Extrait de page =
· · ·

Les régimes crus peuvent favoriser l’excrétion de bactéries multirésistantes aux antibiotiques. Ce qui pose un problème de santé publique majeur. Les animaux deviennent alors des vecteurs silencieux de transmission de germes potentiellement dangereux, en particulier dans les foyers fragiles.

C’est pour cette raison que les chiens d’assistance et chiens médiateurs, autorisés à entrer dans des hôpitaux, maisons de retraite ou écoles, ne doivent en aucun cas être nourris avec de la viande crue. Les directives en vigueur, relayées dans le Veterinary Record, sont claires sur ce point : l'alimentation crue est incompatible avec les normes d'hygiène requises pour les animaux en milieu médicalisé.

De même, les foyers comprenant des personnes vulnérables (nourrissons, jeunes enfants, femmes enceintes, personnes âgées ou immunodéprimées) ne devraient pas exposer leur animal à une alimentation crue. Une simple caresse ou un contact buccal peut suffire à transmettre une bactérie pathogène comme le démontre une étude. Les formes graves de toxi-infections alimentaires chez l’humain sont rares, mais bien réelles.

· · ·

Activités =
1) D'après l'extrait sur l'alimentation crue des animaux, pourquoi les chiens d'assistance et chiens médiateurs ne doivent-ils pas être nourris avec de la viande crue ? Répondez en une à trois phrases.
2) Renvoyez, s'il vous plaît, le passage de l'extrait sur l'alimentation crue des animaux mot pour mot, en commençant par « C’est pour cette » et en terminant par « en milieu médicalisé. ».

· · ·

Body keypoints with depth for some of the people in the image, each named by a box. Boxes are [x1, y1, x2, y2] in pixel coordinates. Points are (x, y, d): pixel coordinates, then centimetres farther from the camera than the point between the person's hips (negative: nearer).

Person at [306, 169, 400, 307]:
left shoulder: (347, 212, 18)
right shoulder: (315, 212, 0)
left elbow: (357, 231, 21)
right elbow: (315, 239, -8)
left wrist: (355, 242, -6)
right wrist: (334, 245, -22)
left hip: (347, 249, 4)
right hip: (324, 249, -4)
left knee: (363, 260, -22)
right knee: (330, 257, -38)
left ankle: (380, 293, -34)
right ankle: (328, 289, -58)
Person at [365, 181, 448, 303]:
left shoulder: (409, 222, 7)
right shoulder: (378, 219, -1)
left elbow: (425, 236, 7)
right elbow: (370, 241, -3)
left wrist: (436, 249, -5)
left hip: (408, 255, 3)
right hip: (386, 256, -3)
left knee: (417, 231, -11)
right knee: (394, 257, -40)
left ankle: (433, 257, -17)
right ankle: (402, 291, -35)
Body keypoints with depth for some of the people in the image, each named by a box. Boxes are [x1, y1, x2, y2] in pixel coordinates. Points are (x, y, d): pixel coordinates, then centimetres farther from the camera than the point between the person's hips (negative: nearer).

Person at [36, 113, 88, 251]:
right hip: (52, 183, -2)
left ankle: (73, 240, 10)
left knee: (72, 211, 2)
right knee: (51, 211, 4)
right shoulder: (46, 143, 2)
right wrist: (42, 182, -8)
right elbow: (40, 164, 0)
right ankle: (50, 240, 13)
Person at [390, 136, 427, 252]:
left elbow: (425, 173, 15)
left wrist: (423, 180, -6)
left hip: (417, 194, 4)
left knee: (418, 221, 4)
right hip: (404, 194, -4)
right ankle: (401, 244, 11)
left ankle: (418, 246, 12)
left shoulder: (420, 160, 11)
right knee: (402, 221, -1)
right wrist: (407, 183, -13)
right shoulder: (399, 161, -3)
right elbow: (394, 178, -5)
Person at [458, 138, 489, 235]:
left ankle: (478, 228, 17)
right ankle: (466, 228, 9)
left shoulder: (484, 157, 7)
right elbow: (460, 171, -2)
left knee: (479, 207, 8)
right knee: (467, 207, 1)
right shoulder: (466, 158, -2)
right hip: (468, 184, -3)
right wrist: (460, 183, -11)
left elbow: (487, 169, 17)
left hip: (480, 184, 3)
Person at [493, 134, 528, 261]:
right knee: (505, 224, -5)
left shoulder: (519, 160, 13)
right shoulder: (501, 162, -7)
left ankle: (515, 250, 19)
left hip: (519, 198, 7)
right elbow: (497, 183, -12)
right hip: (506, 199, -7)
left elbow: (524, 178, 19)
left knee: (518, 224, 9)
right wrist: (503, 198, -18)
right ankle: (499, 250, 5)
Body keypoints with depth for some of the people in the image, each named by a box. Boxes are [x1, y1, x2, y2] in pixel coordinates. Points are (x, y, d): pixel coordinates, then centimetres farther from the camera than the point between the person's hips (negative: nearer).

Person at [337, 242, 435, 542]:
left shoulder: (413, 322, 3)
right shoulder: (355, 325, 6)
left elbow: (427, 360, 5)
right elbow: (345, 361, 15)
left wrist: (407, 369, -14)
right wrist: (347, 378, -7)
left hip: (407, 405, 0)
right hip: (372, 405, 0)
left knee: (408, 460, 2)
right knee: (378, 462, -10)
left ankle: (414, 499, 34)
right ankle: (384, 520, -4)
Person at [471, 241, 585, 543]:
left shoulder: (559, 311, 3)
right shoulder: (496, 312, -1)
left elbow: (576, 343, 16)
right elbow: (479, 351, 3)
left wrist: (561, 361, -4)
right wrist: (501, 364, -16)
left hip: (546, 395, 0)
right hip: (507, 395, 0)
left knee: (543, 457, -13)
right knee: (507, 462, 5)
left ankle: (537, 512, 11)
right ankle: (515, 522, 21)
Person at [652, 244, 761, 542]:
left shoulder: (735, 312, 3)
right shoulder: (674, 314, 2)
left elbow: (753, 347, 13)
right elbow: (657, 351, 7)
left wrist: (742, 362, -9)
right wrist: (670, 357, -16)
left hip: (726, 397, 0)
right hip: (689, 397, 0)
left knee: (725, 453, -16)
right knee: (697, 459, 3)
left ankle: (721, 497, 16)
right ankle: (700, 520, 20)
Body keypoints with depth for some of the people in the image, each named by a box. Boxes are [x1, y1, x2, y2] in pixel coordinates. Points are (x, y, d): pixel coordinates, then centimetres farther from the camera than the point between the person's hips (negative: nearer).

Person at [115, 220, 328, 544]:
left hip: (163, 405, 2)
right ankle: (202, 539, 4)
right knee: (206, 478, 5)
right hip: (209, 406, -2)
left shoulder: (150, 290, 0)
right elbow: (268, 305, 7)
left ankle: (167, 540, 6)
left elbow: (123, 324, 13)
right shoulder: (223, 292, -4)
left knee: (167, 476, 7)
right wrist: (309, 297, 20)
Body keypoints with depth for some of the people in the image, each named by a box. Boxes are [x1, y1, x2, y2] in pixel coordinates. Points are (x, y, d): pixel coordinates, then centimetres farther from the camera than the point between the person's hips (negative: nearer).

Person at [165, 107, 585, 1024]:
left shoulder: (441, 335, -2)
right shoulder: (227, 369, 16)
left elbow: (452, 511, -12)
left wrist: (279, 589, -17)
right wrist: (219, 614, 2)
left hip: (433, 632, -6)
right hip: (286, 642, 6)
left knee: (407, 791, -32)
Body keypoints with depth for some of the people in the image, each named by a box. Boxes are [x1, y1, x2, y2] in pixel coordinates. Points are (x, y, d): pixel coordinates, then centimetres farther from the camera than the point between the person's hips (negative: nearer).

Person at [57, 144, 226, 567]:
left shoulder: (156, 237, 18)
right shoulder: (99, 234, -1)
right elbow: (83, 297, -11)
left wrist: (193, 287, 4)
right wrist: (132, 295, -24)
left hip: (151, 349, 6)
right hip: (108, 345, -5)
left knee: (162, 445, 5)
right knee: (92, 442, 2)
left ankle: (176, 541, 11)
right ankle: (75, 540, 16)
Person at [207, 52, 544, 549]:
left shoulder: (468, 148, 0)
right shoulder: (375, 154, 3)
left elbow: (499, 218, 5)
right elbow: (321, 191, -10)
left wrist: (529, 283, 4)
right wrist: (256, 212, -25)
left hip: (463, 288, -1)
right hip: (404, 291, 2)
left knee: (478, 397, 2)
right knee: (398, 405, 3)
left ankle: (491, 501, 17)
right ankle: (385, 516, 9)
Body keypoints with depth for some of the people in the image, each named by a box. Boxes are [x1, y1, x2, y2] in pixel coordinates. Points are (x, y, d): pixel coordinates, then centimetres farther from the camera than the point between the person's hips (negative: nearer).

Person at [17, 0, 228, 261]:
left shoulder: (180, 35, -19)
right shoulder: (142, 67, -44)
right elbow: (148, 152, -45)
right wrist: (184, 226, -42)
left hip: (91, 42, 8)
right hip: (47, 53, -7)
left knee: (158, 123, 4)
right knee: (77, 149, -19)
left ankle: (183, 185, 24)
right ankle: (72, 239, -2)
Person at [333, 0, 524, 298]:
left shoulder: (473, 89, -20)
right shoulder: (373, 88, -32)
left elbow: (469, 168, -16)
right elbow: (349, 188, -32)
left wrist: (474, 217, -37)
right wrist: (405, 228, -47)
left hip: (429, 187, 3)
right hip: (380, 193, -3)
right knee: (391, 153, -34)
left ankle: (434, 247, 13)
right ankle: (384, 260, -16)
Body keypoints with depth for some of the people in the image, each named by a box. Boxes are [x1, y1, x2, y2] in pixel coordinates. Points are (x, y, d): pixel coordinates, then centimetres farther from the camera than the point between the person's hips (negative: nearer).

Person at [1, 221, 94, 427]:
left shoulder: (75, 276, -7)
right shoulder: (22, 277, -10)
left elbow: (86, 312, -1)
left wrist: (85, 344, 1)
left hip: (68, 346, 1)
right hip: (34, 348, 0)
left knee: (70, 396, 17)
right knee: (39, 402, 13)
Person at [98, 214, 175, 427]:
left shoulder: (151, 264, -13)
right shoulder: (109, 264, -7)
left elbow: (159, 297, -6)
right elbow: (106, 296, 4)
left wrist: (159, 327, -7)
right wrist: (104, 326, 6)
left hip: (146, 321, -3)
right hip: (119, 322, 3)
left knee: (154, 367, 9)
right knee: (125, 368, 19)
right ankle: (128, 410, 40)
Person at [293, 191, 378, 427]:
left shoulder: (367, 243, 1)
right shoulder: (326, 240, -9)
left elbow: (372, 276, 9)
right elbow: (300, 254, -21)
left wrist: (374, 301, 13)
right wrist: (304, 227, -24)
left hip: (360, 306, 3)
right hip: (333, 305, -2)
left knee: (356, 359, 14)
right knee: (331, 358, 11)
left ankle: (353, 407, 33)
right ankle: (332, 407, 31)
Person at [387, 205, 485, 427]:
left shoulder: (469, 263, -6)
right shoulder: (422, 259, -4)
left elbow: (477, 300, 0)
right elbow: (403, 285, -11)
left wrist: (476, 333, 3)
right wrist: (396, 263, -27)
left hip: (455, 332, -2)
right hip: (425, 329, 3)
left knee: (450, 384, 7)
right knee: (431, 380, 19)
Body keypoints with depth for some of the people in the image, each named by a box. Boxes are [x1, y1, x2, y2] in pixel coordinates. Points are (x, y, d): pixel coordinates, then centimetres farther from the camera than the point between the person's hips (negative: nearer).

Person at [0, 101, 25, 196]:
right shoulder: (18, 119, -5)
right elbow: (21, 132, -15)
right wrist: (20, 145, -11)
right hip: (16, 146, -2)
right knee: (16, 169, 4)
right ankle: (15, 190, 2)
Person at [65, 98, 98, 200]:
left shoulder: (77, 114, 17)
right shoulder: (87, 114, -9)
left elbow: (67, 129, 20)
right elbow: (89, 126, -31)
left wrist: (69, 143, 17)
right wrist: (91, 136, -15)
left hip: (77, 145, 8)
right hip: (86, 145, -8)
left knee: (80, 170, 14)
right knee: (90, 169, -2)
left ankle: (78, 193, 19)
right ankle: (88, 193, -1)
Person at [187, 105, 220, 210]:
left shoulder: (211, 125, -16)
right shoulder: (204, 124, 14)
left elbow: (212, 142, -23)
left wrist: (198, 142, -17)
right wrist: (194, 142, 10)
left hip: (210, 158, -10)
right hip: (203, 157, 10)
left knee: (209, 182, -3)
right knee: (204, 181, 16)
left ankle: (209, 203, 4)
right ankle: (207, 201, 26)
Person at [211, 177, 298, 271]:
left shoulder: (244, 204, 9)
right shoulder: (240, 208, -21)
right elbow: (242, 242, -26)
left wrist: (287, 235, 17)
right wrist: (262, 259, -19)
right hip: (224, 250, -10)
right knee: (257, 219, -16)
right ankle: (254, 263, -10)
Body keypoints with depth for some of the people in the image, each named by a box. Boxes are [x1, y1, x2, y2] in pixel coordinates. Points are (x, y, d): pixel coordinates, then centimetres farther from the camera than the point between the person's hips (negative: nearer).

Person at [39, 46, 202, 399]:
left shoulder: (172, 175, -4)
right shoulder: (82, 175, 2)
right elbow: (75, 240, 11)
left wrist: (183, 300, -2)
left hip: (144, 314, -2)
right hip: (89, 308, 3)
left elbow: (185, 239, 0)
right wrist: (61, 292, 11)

· · ·

Corrigés =
1) Les régimes crus peuvent favoriser l'excrétion de bactéries multirésistantes aux antibiotiques, ce qui fait des animaux des vecteurs silencieux de germes potentiellement dangereux, en particulier dans les foyers fragiles. Ces chiens sont autorisés à entrer dans des hôpitaux, maisons de retraite ou écoles. Or les directives relayées dans le Veterinary Record jugent l'alimentation crue incompatible avec les normes d'hygiène requises pour les animaux en milieu médicalisé.

2)
C’est pour cette raison que les chiens d’assistance et chiens médiateurs, autorisés à entrer dans des hôpitaux, maisons de retraite ou écoles, ne doivent en aucun cas être nourris avec de la viande crue. Les directives en vigueur, relayées dans le Veterinary Record, sont claires sur ce point : l'alimentation crue est incompatible avec les normes d'hygiène requises pour les animaux en milieu médicalisé.